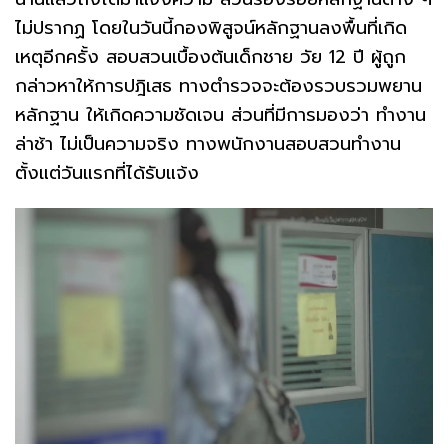
ไม่ปรากฏ โดยในวันนี้กองพิสูจน์หลักฐานลงพื้นที่เกิด
เหตุอีกครั้ง สอบสวนเบื้องต้นเด็กชาย วัย 12 ปี ผู้ถูก
กล่าวหาให้การปฎิเสธ ทางตำรวจจะต้องรวบรวมพยาน
หลักฐาน ให้เกิดความชัดเจน ส่วนที่มีการมองว่า ทำงาน
ล่าช้า ไม่เป็นความจริง ทางพนักงานสอบสวนทำงาน
ตั้งแต่วันแรกที่ได้รับแจ้ง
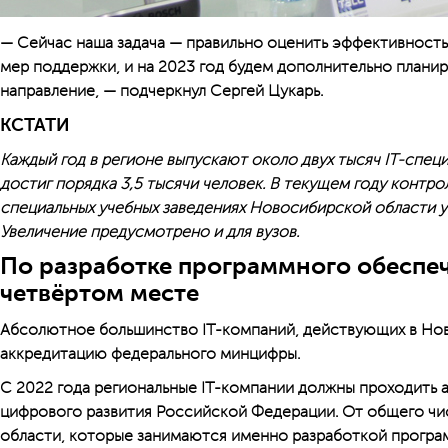
— Сейчас наша задача — правильно оценить эффективность
мер поддержки, и на 2023 год будем дополнительно планиро
направление, — подчеркнул Сергей Цукарь.
КСТАТИ
Каждый год в регионе выпускают около двух тысяч IT-спец
достиг порядка 3,5 тысячи человек. В текущем году контр
специальных учебных заведениях Новосибирской области у
Увеличение предусмотрено и для вузов.
По разработке программного обеспе
четвёртом месте
Абсолютное большинство IT-компаний, действующих в Нов
аккредитацию федерального минцифры.
С 2022 года региональные IT-компании должны проходить
цифрового развития Российской Федерации. От общего чи
области, которые занимаются именно разработкой програ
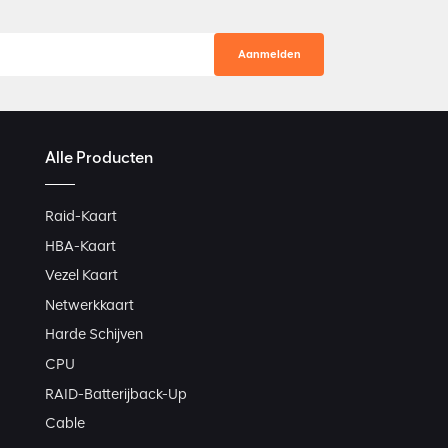
Alle Producten
Raid-Kaart
HBA-Kaart
Vezel Kaart
Netwerkkaart
Harde Schijven
CPU
RAID-Batterijback-Up
Cable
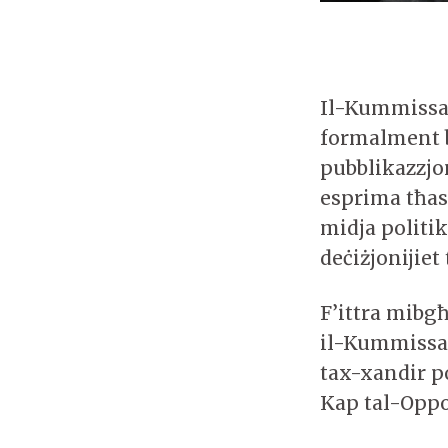
Il-Kummissar
formalment b
pubblikazzjon
esprima tħass
midja politik
deċiżjonijiet
F’ittra mibg
il-Kummissar
tax-xandir po
Kap tal-Oppo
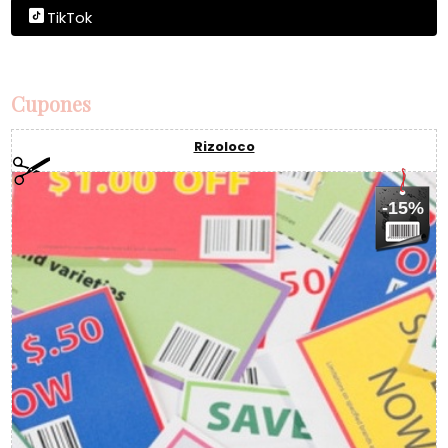
TikTok
Cupones
Rizoloco
-15%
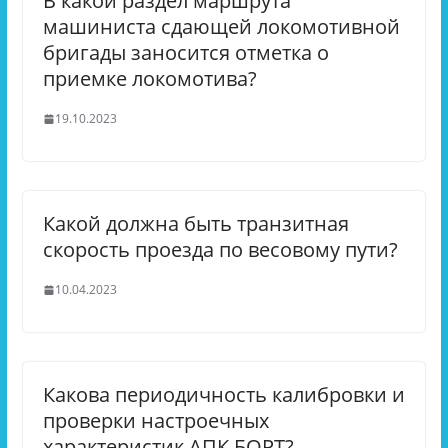
В какой раздел маршрута
машиниста сдающей локомотивной
бригады заносится отметка о
приемке локомотива?
19.10.2023
Какой должна быть транзитная
скорость проезда по весовому пути?
10.04.2023
Какова периодичность калибровки и
проверки настроечных
характеристик АПК БОРТ?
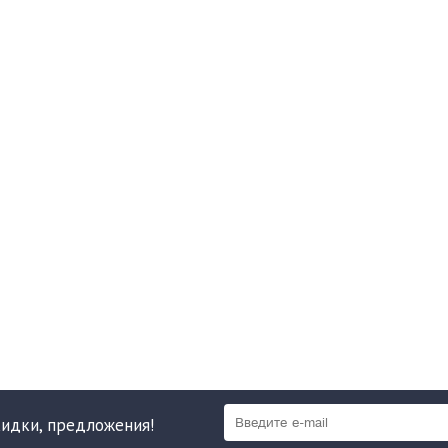
кидки, предложения!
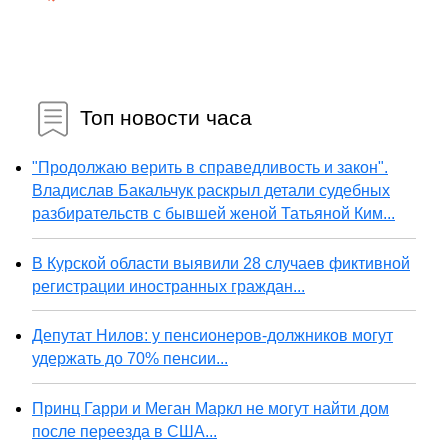
Топ новости часа
"Продолжаю верить в справедливость и закон".
Владислав Бакальчук раскрыл детали судебных
разбирательств с бывшей женой Татьяной Ким...
В Курской области выявили 28 случаев фиктивной
регистрации иностранных граждан...
Депутат Нилов: у пенсионеров-должников могут
удержать до 70% пенсии...
Принц Гарри и Меган Маркл не могут найти дом
после переезда в США...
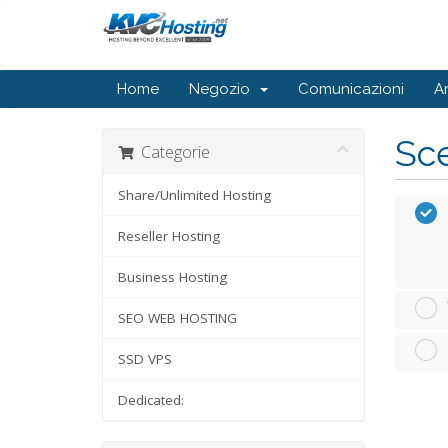
Home
Negozio
Comunicazioni
A
Sce
Categorie
Share/Unlimited Hosting
Reseller Hosting
Business Hosting
SEO WEB HOSTING
SSD VPS
Dedicated:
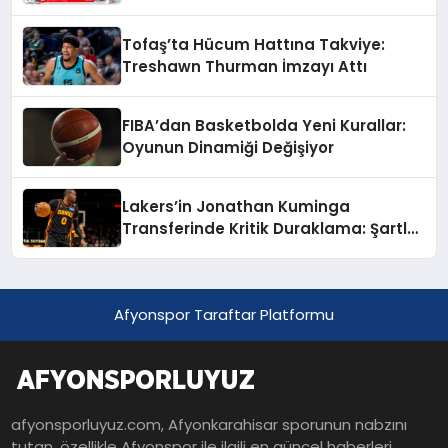
Tofaş’ta Hücum Hattına Takviye:
Treshawn Thurman İmzayı Attı
FIBA’dan Basketbolda Yeni Kurallar:
Oyunun Dinamiği Değişiyor
Lakers’in Jonathan Kuminga
Transferinde Kritik Duraklama: Şartlar
Uzak
Afyonspor Taraftar Platformu
afyonsporluyuz.com, Afyonkarahisar sporunun nabzını
tutan, özellikle Afyonspor ile ilgili en güncel haberleri,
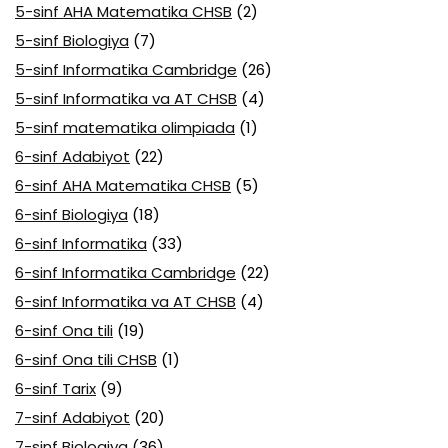
5-sinf AHA Matematika CHSB
(2)
5-sinf Biologiya
(7)
5-sinf Informatika Cambridge
(26)
5-sinf Informatika va AT CHSB
(4)
5-sinf matematika olimpiada
(1)
6-sinf Adabiyot
(22)
6-sinf AHA Matematika CHSB
(5)
6-sinf Biologiya
(18)
6-sinf Informatika
(33)
6-sinf Informatika Cambridge
(22)
6-sinf Informatika va AT CHSB
(4)
6-sinf Ona tili
(19)
6-sinf Ona tili CHSB
(1)
6-sinf Tarix
(9)
7-sinf Adabiyot
(20)
7-sinf Biologiya
(36)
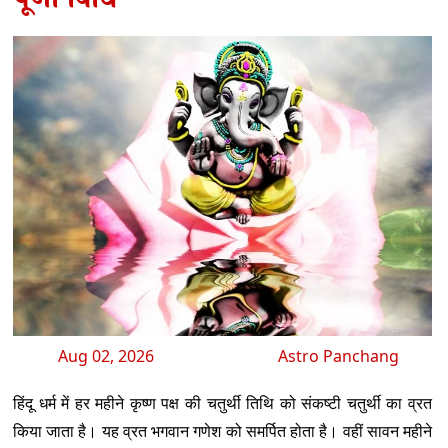
Aug 02, 2026
Astro Panchang
हिंदू धर्म में हर महीने कृष्ण पक्ष की चतुर्थी तिथि को संकष्टी चतुर्थी का व्रत
किया जाता है। यह व्रत भगवान गणेश को समर्पित होता है। वहीं सावन महीने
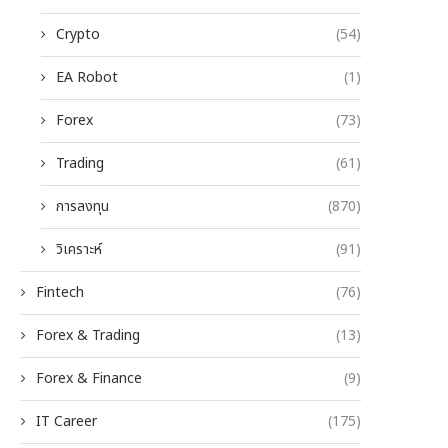
Crypto
(54)
EA Robot
(1)
Forex
(73)
Trading
(61)
การลงทุน
(870)
วิเคราะห์
(91)
Fintech
(76)
Forex & Trading
(13)
Forex & Finance
(9)
IT Career
(175)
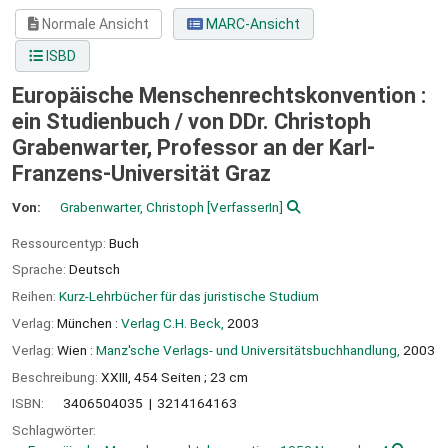
Normale Ansicht
MARC-Ansicht
ISBD
Europäische Menschenrechtskonvention :
ein Studienbuch /
von DDr. Christoph
Grabenwarter, Professor an der Karl-
Franzens-Universität Graz
Von:
Grabenwarter, Christoph
[VerfasserIn]
Ressourcentyp:
Buch
Sprache:
Deutsch
Reihen:
Kurz-Lehrbücher für das juristische Studium
Verlag:
München :
Verlag C.H. Beck,
2003
Verlag:
Wien :
Manz'sche Verlags- und Universitätsbuchhandlung,
2003
Beschreibung:
XXIII, 454 Seiten ; 23 cm
ISBN:
3406504035
3214164163
Schlagwörter:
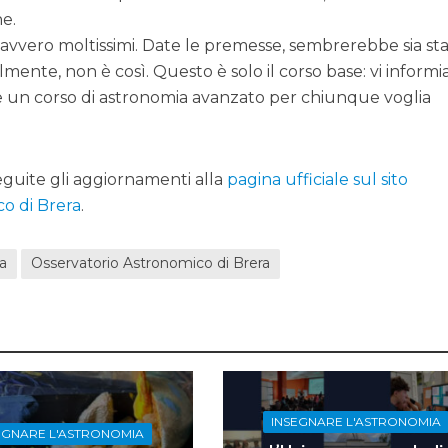
ne.
davvero moltissimi. Date le premesse, sembrerebbe sia st
mente, non è così. Questo è solo il corso base: vi inform
e un corso di astronomia avanzato per chiunque voglia
eguite gli aggiornamenti alla
pagina ufficiale sul sito
co di Brera
.
ca
Osservatorio Astronomico di Brera
INSEGNARE L'ASTRONOMIA
EGNARE L'ASTRONOMIA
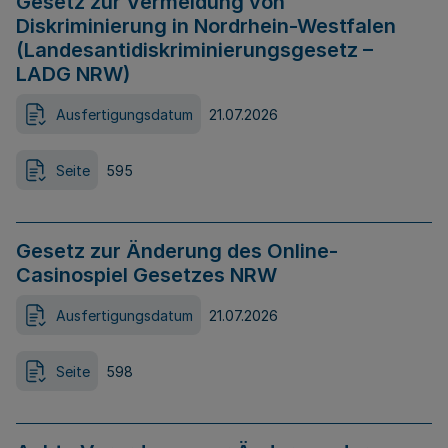
Gesetz zur Vermeidung von
Diskriminierung in Nordrhein-Westfalen
(Landesantidiskriminierungsgesetz –
LADG NRW)
Ausfertigungsdatum
21.07.2026
Seite
595
Gesetz zur Änderung des Online-
Casinospiel Gesetzes NRW
Ausfertigungsdatum
21.07.2026
Seite
598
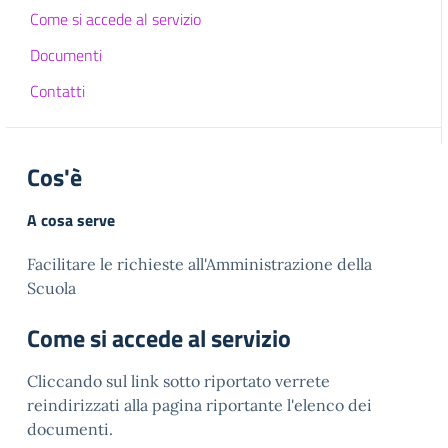
Come si accede al servizio
Documenti
Contatti
Cos'è
A cosa serve
Facilitare le richieste all'Amministrazione della
Scuola
Come si accede al servizio
Cliccando sul link sotto riportato verrete
reindirizzati alla pagina riportante l'elenco dei
documenti.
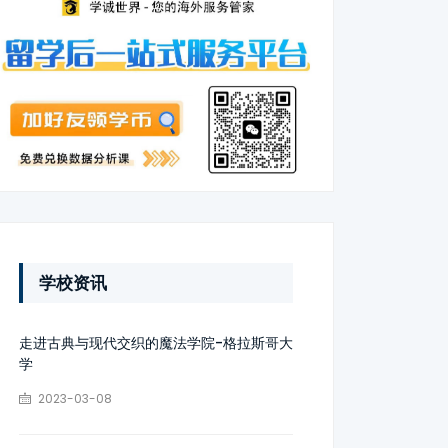
学校资讯
走进古典与现代交织的魔法学院-格拉斯哥大
学
2023-03-08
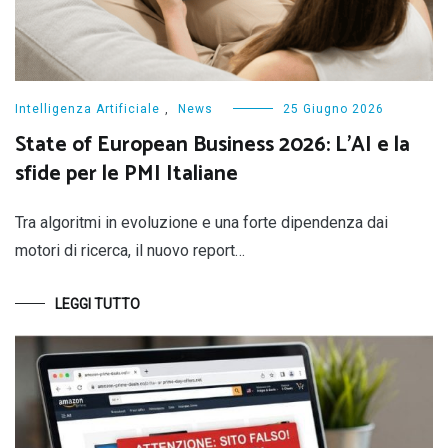
Intelligenza Artificiale
,
News
25 Giugno 2026
State of European Business 2026: L’AI e la
sfide per le PMI Italiane
Tra algoritmi in evoluzione e una forte dipendenza dai
motori di ricerca, il nuovo report…
LEGGI TUTTO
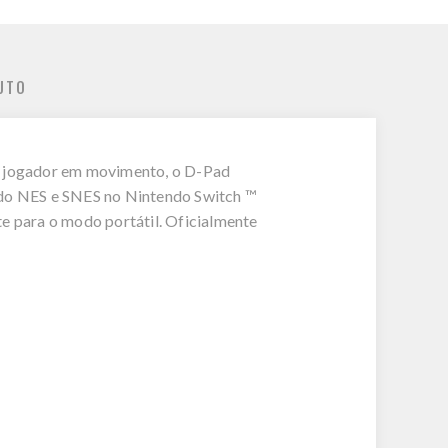
UTO
 o jogador em movimento, o D-Pad
os do NES e SNES no Nintendo Switch ™
te para o modo portátil. Oficialmente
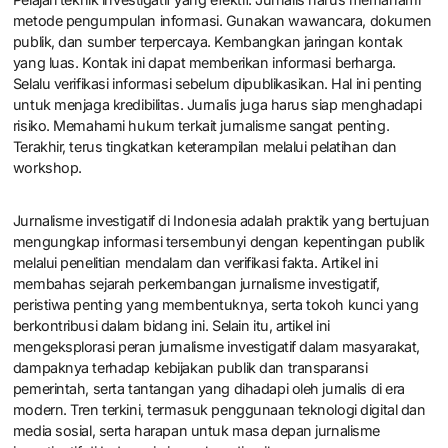
informasi publik. Keempat, membangun kemitraan antara media
dan organisasi masyarakat sipil. Kelima, menyediakan pendanaan
untuk proyek jurnalisme investigatif. Langkah-langkah ini penting
untuk menciptakan lingkungan yang mendukung kebebasan
pers dan akuntabilitas.
Apa tips untuk jurnalis yang ingin
terjun ke jurnalisme investigatif?
Pelajari teknik investigatif yang efektif. Jurnalis harus memahami
metode pengumpulan informasi. Gunakan wawancara, dokumen
publik, dan sumber terpercaya. Kembangkan jaringan kontak
yang luas. Kontak ini dapat memberikan informasi berharga.
Selalu verifikasi informasi sebelum dipublikasikan. Hal ini penting
untuk menjaga kredibilitas. Jurnalis juga harus siap menghadapi
risiko. Memahami hukum terkait jurnalisme sangat penting.
Terakhir, terus tingkatkan keterampilan melalui pelatihan dan
workshop.
Jurnalisme investigatif di Indonesia adalah praktik yang bertujuan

————————

**TASK REQUIREMENTS**
Copy the lines exactly as they appear from the opening of the entries above through the line with "tax-xandir po", excluding all pictures.

**RESPONSE FOR THIS EXERCISE**
ไม่ปรากฏ โดยในวันนี้กองพิสูจน์หลักฐานลงพื้นที่เกิด
เหตุอีกครั้ง สอบสวนเบื้องต้นเด็กชาย วัย 12 ปี ผู้ถูก
กล่าวหาให้การปฎิเสธ ทางตำรวจจะต้องรวบรวมพยาน
หลักฐาน ให้เกิดความชัดเจน ส่วนที่มีการมองว่า ทำงาน
ล่าช้า ไม่เป็นความจริง ทางพนักงานสอบสวนทำงาน
ตั้งแต่วันแรกที่ได้รับแจ้ง
— Сейчас наша задача — правильно оценить эффективность
мер поддержки, и на 2023 год будем дополнительно планиро
направление, — подчеркнул Сергей Цукарь.
КСТАТИ
Каждый год в регионе выпускают около двух тысяч IT-спец
достиг порядка 3,5 тысячи человек. В текущем году контр
специальных учебных заведениях Новосибирской области у
Увеличение предусмотрено и для вузов.
По разработке программного обеспе
четвёртом месте
Абсолютное большинство IT-компаний, действующих в Нов
аккредитацию федерального минцифры.
С 2022 года региональные IT-компании должны проходить
цифрового развития Российской Федерации. От общего чи
области, которые занимаются именно разработкой програ
Alle Producten
Raid-Kaart
HBA-Kaart
Vezel Kaart
Netwerkkaart
Harde Schijven
CPU
RAID-Batterijback-Up
Cable
Il-Kummissar
formalment b
pubblikazzjon
esprima tħass
midja politik
deċiżjonijiet
F’ittra mibg
il-Kummissar
tax-xandir po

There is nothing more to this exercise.